▸ **Activity**
Copy the stretch from the start of the items through the line containing "1: (271, 27)", substituting "screen pixels" for "absolute pixels" and leaving everything else unchanged. Leave the pictures out of your answer.

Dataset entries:
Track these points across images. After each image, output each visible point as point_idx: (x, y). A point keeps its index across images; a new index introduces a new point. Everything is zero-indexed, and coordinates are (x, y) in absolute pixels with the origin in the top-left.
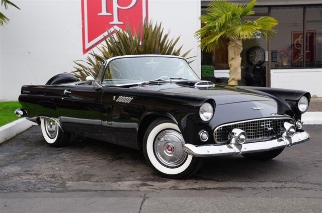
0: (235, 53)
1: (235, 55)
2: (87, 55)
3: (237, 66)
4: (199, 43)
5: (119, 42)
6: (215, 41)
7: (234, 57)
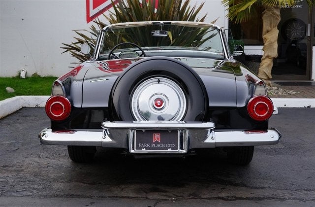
0: (271, 24)
1: (271, 27)
2: (92, 23)
3: (273, 40)
4: (227, 12)
5: (130, 9)
6: (247, 9)
7: (270, 29)
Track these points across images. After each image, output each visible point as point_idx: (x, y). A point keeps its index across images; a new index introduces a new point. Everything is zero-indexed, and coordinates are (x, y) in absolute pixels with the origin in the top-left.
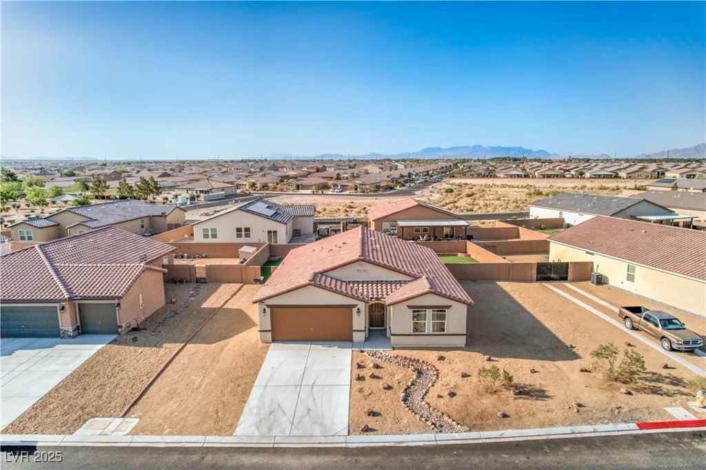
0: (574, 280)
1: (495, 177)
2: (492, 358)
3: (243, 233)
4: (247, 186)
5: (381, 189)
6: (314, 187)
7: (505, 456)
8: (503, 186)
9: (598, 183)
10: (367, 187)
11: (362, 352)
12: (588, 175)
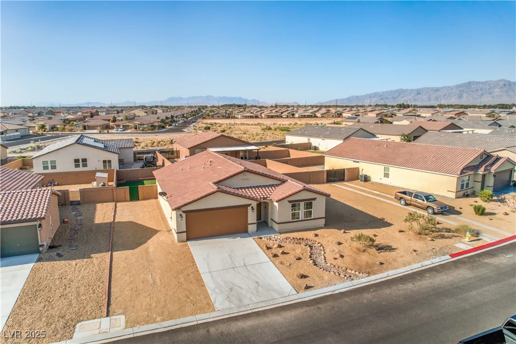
0: (348, 181)
1: (235, 118)
2: (346, 231)
3: (81, 163)
4: (36, 128)
5: (157, 128)
6: (99, 128)
7: (400, 286)
8: (242, 124)
9: (304, 121)
10: (145, 126)
11: (261, 238)
12: (297, 115)
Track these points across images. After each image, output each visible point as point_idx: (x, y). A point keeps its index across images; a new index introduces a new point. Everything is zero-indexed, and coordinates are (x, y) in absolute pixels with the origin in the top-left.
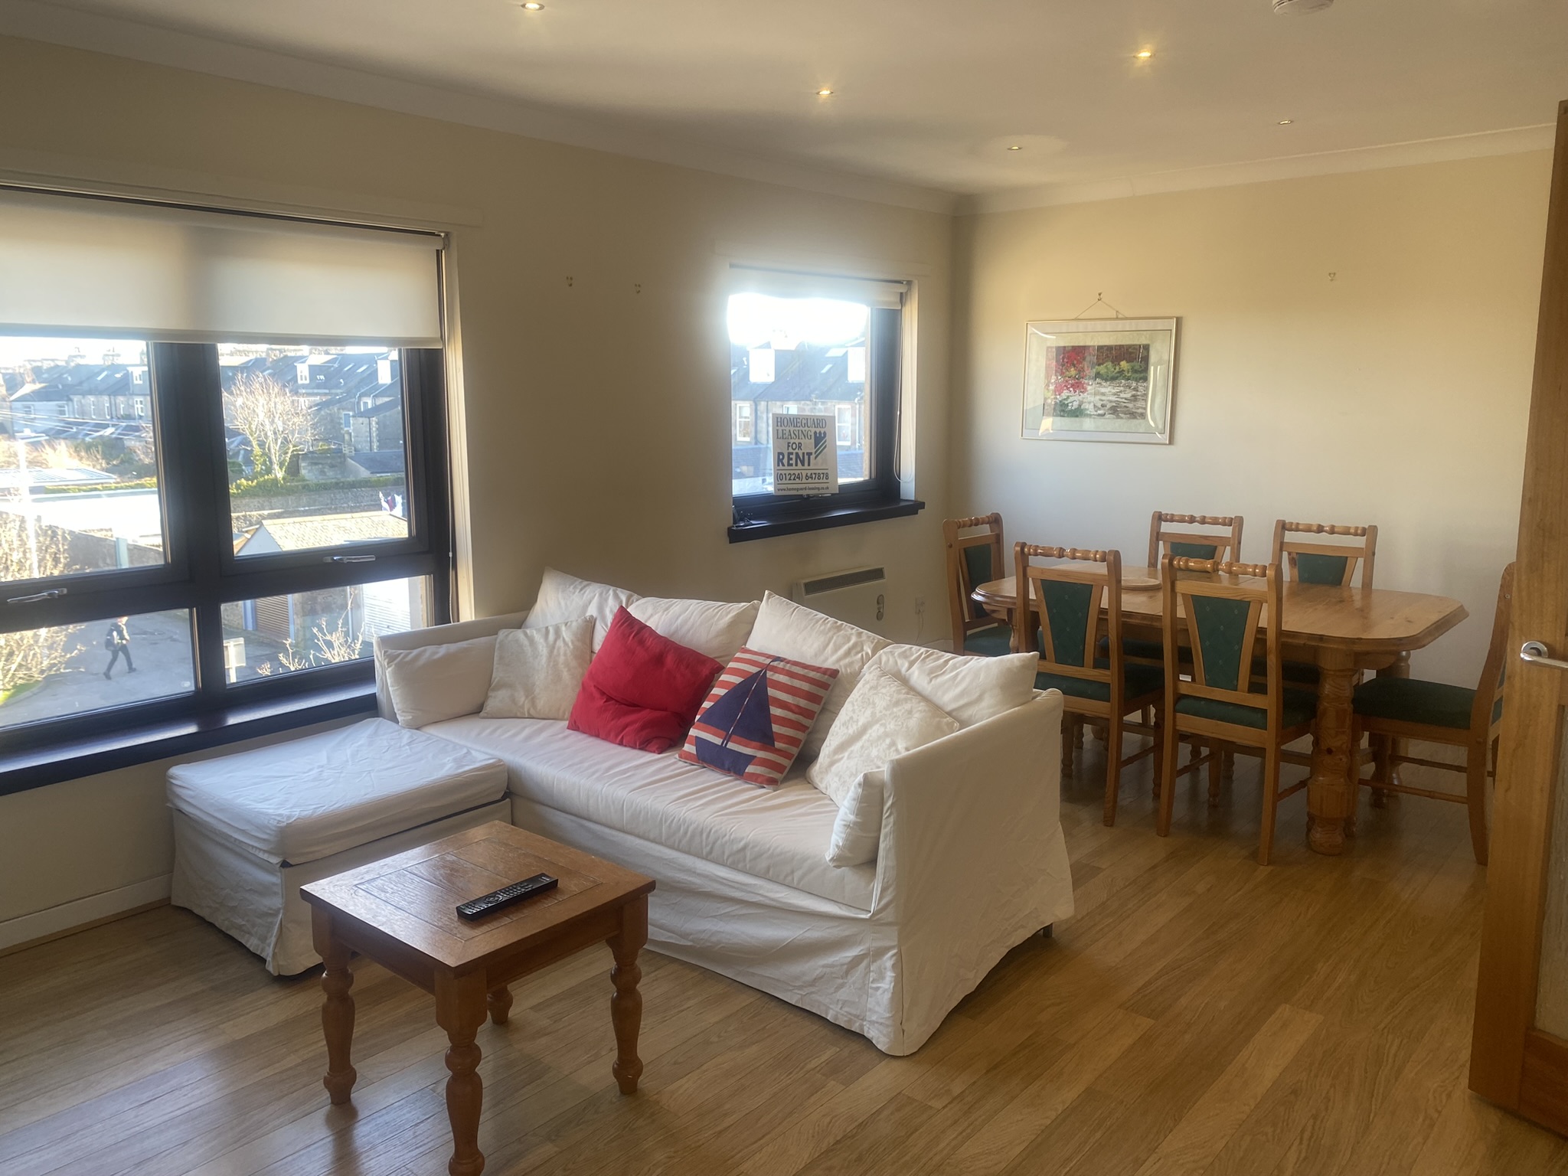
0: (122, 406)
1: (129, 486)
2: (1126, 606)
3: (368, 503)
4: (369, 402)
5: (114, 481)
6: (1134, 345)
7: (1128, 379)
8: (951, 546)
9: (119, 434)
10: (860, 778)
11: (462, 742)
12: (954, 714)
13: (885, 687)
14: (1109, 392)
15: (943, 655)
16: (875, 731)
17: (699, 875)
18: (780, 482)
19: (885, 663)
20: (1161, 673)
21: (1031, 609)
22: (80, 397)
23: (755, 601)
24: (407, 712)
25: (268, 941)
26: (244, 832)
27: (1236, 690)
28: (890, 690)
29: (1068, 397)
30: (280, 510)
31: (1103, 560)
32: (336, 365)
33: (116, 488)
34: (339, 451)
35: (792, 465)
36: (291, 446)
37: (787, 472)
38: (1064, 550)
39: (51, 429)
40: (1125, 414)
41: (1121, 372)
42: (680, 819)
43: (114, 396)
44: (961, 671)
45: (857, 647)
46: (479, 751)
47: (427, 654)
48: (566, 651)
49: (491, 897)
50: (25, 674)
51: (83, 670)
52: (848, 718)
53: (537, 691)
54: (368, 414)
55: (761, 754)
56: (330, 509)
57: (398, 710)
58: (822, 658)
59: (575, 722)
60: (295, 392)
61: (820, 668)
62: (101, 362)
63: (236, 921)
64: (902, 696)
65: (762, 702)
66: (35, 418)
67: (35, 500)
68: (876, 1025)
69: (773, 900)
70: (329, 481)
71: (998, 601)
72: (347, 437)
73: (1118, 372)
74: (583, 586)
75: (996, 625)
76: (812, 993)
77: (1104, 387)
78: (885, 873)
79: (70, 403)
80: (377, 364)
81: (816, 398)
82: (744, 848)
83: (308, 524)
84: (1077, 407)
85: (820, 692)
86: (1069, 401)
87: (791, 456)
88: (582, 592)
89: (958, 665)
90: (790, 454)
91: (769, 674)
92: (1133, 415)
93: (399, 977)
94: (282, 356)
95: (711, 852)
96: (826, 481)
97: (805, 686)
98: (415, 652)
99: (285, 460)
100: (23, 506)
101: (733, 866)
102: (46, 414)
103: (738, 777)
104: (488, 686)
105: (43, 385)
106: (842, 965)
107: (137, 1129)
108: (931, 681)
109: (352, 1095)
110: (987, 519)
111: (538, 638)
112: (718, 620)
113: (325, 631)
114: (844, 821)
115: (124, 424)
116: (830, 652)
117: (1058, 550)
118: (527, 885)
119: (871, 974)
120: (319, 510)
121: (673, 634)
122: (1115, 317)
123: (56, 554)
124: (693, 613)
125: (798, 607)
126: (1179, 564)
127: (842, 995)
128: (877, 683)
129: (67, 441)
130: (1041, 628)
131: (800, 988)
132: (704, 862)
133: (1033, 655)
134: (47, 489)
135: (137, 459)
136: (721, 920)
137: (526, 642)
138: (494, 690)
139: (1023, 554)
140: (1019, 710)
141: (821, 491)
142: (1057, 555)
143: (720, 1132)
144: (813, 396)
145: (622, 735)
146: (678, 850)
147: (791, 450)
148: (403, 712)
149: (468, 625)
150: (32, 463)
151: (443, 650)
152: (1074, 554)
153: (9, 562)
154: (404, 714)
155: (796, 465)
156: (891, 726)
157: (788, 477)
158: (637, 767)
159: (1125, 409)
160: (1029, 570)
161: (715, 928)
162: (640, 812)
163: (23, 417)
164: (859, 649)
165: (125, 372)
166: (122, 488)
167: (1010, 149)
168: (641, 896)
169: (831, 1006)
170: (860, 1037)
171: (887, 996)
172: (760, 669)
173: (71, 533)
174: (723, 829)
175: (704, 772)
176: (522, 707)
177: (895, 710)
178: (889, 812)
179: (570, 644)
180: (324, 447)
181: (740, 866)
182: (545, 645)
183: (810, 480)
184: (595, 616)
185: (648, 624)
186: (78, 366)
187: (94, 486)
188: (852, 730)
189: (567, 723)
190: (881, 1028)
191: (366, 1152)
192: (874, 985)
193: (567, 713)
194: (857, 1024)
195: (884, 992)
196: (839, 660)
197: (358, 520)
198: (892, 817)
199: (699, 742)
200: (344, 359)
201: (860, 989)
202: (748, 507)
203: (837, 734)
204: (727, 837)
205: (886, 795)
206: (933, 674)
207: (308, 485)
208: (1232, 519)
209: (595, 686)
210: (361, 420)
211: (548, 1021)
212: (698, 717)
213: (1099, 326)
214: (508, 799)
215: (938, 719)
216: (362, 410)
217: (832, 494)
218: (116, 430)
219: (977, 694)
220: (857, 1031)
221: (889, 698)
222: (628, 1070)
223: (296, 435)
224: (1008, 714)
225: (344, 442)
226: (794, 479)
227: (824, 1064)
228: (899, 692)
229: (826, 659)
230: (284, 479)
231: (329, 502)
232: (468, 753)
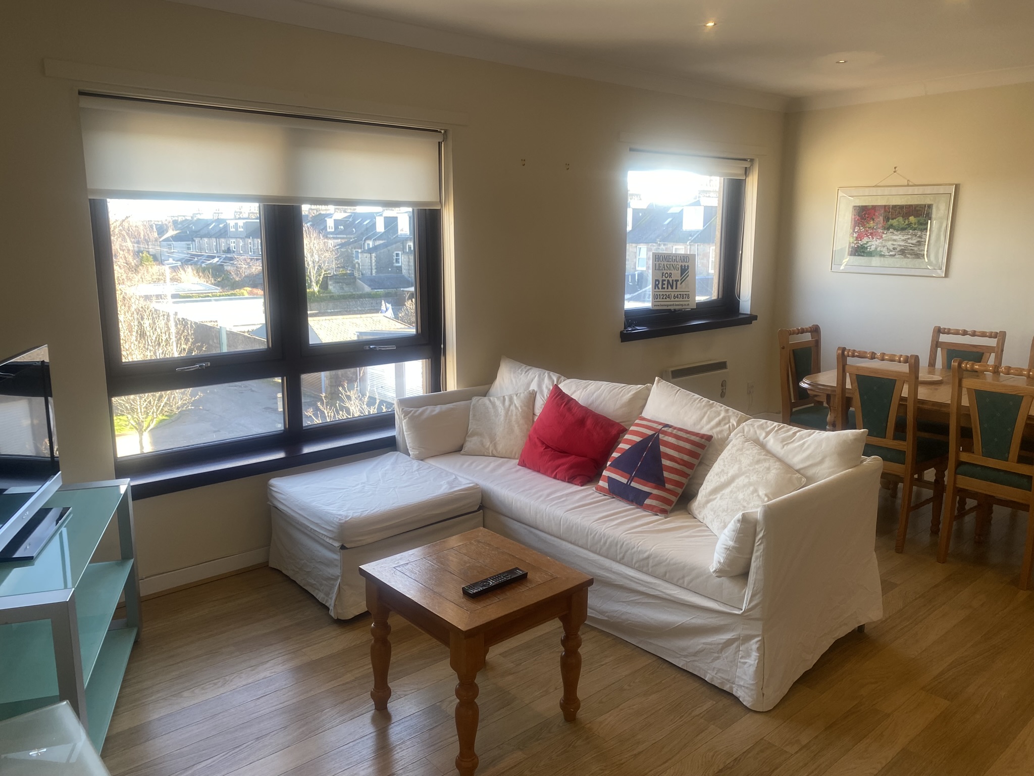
0: (223, 244)
1: (227, 295)
2: (920, 396)
3: (370, 308)
4: (371, 243)
5: (219, 291)
6: (920, 205)
7: (915, 230)
8: (783, 348)
9: (221, 262)
10: (739, 515)
11: (451, 471)
12: (802, 471)
13: (748, 450)
14: (898, 239)
15: (791, 429)
16: (741, 481)
17: (614, 573)
18: (656, 300)
19: (747, 433)
20: (946, 445)
21: (846, 396)
22: (200, 239)
23: (648, 384)
24: (415, 449)
25: (330, 596)
26: (317, 525)
27: (1007, 461)
28: (753, 452)
29: (867, 242)
30: (316, 312)
31: (906, 361)
32: (351, 220)
33: (220, 296)
34: (352, 274)
35: (664, 288)
36: (323, 271)
37: (661, 293)
38: (875, 354)
39: (183, 259)
40: (911, 255)
41: (909, 225)
42: (601, 534)
43: (219, 238)
44: (807, 441)
45: (726, 420)
46: (463, 477)
47: (428, 412)
48: (517, 413)
49: (485, 582)
50: (169, 409)
51: (201, 408)
52: (720, 470)
53: (498, 439)
54: (370, 251)
55: (655, 492)
56: (346, 311)
57: (410, 447)
58: (699, 427)
59: (524, 461)
60: (326, 237)
61: (699, 434)
62: (211, 218)
63: (310, 581)
64: (762, 457)
65: (656, 455)
66: (174, 252)
67: (174, 303)
68: (743, 688)
69: (668, 595)
70: (346, 294)
71: (820, 388)
72: (357, 266)
73: (907, 225)
74: (527, 369)
75: (813, 405)
76: (694, 661)
77: (896, 235)
78: (754, 584)
79: (193, 243)
80: (375, 219)
81: (660, 242)
82: (648, 558)
83: (334, 321)
84: (874, 249)
85: (699, 450)
86: (868, 245)
87: (664, 282)
88: (527, 373)
89: (804, 436)
90: (663, 281)
91: (661, 436)
92: (919, 256)
93: (413, 625)
94: (318, 213)
95: (623, 558)
96: (688, 300)
97: (687, 446)
98: (421, 410)
99: (319, 280)
100: (167, 306)
101: (639, 569)
102: (179, 249)
103: (639, 506)
104: (466, 434)
105: (178, 231)
106: (719, 644)
107: (256, 714)
108: (783, 446)
109: (388, 704)
110: (809, 329)
111: (498, 403)
112: (622, 396)
113: (346, 389)
114: (725, 545)
115: (224, 256)
116: (705, 423)
117: (871, 354)
118: (507, 575)
119: (740, 652)
120: (340, 312)
121: (591, 404)
122: (906, 184)
123: (187, 336)
124: (604, 391)
125: (680, 389)
126: (966, 367)
127: (718, 664)
128: (742, 447)
129: (192, 266)
130: (852, 409)
131: (686, 656)
132: (618, 564)
133: (863, 432)
134: (180, 295)
135: (232, 277)
136: (629, 605)
137: (490, 406)
138: (469, 436)
139: (843, 355)
140: (852, 471)
141: (684, 307)
142: (870, 358)
143: (635, 755)
144: (658, 240)
145: (556, 471)
146: (599, 554)
147: (664, 278)
148: (413, 449)
149: (453, 393)
150: (173, 279)
151: (438, 409)
152: (883, 357)
153: (160, 340)
154: (414, 450)
155: (668, 288)
156: (754, 478)
157: (661, 297)
158: (567, 495)
159: (911, 252)
160: (847, 367)
161: (624, 610)
162: (573, 526)
163: (167, 251)
164: (727, 421)
165: (225, 223)
166: (223, 296)
167: (838, 62)
168: (584, 589)
169: (709, 672)
170: (729, 695)
171: (752, 670)
172: (654, 432)
173: (195, 323)
174: (632, 543)
175: (613, 501)
176: (488, 449)
177: (757, 466)
178: (760, 541)
179: (519, 408)
180: (343, 272)
181: (645, 569)
182: (503, 409)
183: (676, 299)
184: (536, 390)
185: (573, 397)
186: (198, 220)
187: (207, 294)
188: (723, 479)
189: (518, 461)
190: (747, 691)
191: (399, 745)
192: (743, 660)
193: (517, 455)
194: (728, 686)
195: (750, 666)
196: (712, 428)
197: (365, 319)
198: (762, 545)
199: (610, 480)
200: (355, 216)
201: (731, 662)
202: (634, 318)
203: (712, 481)
204: (635, 549)
205: (758, 530)
206: (785, 442)
207: (333, 296)
208: (997, 333)
209: (538, 438)
210: (365, 255)
211: (512, 664)
212: (609, 463)
213: (894, 191)
214: (481, 511)
215: (789, 475)
216: (366, 249)
217: (692, 309)
218: (220, 259)
219: (820, 458)
220: (728, 691)
221: (752, 458)
222: (570, 704)
223: (326, 264)
224: (845, 474)
225: (355, 269)
226: (666, 298)
227: (705, 713)
228: (759, 454)
229: (702, 428)
230: (319, 292)
231: (346, 307)
232: (456, 478)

▸ **Your solution**
Track these points across images. After each image, output each visible point as point_idx: (x, y). A point keeps its index across images; a new index introduces a new point. Everything is zero-indexed, and coordinates are (x, y) in screen pixels with the origin in the top-left.
0: (235, 53)
1: (235, 55)
2: (87, 55)
3: (237, 66)
4: (199, 43)
5: (119, 42)
6: (215, 41)
7: (234, 57)
0: (271, 24)
1: (271, 27)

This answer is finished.